Saved data entries:
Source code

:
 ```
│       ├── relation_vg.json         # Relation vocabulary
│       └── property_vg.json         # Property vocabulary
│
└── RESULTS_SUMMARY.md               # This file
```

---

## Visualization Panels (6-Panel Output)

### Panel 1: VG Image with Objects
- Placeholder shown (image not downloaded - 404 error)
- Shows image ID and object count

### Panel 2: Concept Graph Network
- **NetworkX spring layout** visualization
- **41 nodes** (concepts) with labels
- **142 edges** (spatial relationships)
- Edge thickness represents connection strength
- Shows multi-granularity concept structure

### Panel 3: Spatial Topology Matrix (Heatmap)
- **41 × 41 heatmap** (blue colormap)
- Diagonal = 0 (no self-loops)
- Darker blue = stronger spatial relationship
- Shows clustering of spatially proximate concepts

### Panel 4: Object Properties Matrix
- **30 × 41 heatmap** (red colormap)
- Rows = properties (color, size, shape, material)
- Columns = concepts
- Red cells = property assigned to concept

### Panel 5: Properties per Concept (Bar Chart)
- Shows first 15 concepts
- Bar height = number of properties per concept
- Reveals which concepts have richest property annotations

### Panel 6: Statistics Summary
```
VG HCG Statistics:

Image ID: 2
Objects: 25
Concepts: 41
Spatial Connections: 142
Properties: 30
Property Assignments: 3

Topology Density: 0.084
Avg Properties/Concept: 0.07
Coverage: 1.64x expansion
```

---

_What the task requires_. The required output is the set of lines from the first line of the data through the line that contains "- **41 nodes** (concepts) with labels", transcribed exactly.

_Solution to the exercise_.
Source code

:
 ```
│       ├── relation_vg.json         # Relation vocabulary
│       └── property_vg.json         # Property vocabulary
│
└── RESULTS_SUMMARY.md               # This file
```

---

## Visualization Panels (6-Panel Output)

### Panel 1: VG Image with Objects
- Placeholder shown (image not downloaded - 404 error)
- Shows image ID and object count

### Panel 2: Concept Graph Network
- **NetworkX spring layout** visualization
- **41 nodes** (concepts) with labels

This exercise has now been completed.